→ WHAT IS NEEDED
Output all the data exactly as it appears below.

→ SUPPLIED RECORDS

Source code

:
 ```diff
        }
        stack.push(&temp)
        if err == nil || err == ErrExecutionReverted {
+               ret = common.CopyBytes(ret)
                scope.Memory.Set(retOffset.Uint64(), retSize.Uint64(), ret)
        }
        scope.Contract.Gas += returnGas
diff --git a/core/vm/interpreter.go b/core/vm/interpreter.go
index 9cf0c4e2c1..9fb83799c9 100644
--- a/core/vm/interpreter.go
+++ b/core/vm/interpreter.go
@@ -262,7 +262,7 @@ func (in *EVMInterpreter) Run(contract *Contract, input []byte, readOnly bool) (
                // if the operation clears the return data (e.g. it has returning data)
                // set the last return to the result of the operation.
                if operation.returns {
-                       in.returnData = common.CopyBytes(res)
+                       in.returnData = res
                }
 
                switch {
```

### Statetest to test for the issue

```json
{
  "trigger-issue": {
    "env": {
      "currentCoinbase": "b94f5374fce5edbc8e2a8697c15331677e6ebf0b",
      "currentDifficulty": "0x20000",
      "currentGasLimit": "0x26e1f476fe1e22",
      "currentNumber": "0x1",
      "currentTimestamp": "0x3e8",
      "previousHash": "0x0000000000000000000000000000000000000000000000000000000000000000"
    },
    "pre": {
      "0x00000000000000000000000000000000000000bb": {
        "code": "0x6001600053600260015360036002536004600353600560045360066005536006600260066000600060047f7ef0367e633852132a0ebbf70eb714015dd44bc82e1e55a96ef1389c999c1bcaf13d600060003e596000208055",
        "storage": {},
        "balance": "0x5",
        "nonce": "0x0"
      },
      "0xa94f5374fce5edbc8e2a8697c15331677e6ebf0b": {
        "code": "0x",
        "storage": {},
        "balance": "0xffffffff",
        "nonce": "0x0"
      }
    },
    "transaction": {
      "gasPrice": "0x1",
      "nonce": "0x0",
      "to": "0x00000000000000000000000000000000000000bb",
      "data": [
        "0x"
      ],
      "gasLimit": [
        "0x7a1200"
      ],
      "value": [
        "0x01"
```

→ OUTPUT BELOW
Source code

:
 ```diff
        }
        stack.push(&temp)
        if err == nil || err == ErrExecutionReverted {
+               ret = common.CopyBytes(ret)
                scope.Memory.Set(retOffset.Uint64(), retSize.Uint64(), ret)
        }
        scope.Contract.Gas += returnGas
diff --git a/core/vm/interpreter.go b/core/vm/interpreter.go
index 9cf0c4e2c1..9fb83799c9 100644
--- a/core/vm/interpreter.go
+++ b/core/vm/interpreter.go
@@ -262,7 +262,7 @@ func (in *EVMInterpreter) Run(contract *Contract, input []byte, readOnly bool) (
                // if the operation clears the return data (e.g. it has returning data)
                // set the last return to the result of the operation.
                if operation.returns {
-                       in.returnData = common.CopyBytes(res)
+                       in.returnData = res
                }
 
                switch {
```

### Statetest to test for the issue

```json
{
  "trigger-issue": {
    "env": {
      "currentCoinbase": "b94f5374fce5edbc8e2a8697c15331677e6ebf0b",
      "currentDifficulty": "0x20000",
      "currentGasLimit": "0x26e1f476fe1e22",
      "currentNumber": "0x1",
      "currentTimestamp": "0x3e8",
      "previousHash": "0x0000000000000000000000000000000000000000000000000000000000000000"
    },
    "pre": {
      "0x00000000000000000000000000000000000000bb": {
        "code": "0x6001600053600260015360036002536004600353600560045360066005536006600260066000600060047f7ef0367e633852132a0ebbf70eb714015dd44bc82e1e55a96ef1389c999c1bcaf13d600060003e596000208055",
        "storage": {},
        "balance": "0x5",
        "nonce": "0x0"
      },
      "0xa94f5374fce5edbc8e2a8697c15331677e6ebf0b": {
        "code": "0x",
        "storage": {},
        "balance": "0xffffffff",
        "nonce": "0x0"
      }
    },
    "transaction": {
      "gasPrice": "0x1",
      "nonce": "0x0",
      "to": "0x00000000000000000000000000000000000000bb",
      "data": [
        "0x"
      ],
      "gasLimit": [
        "0x7a1200"
      ],
      "value": [
        "0x01"
```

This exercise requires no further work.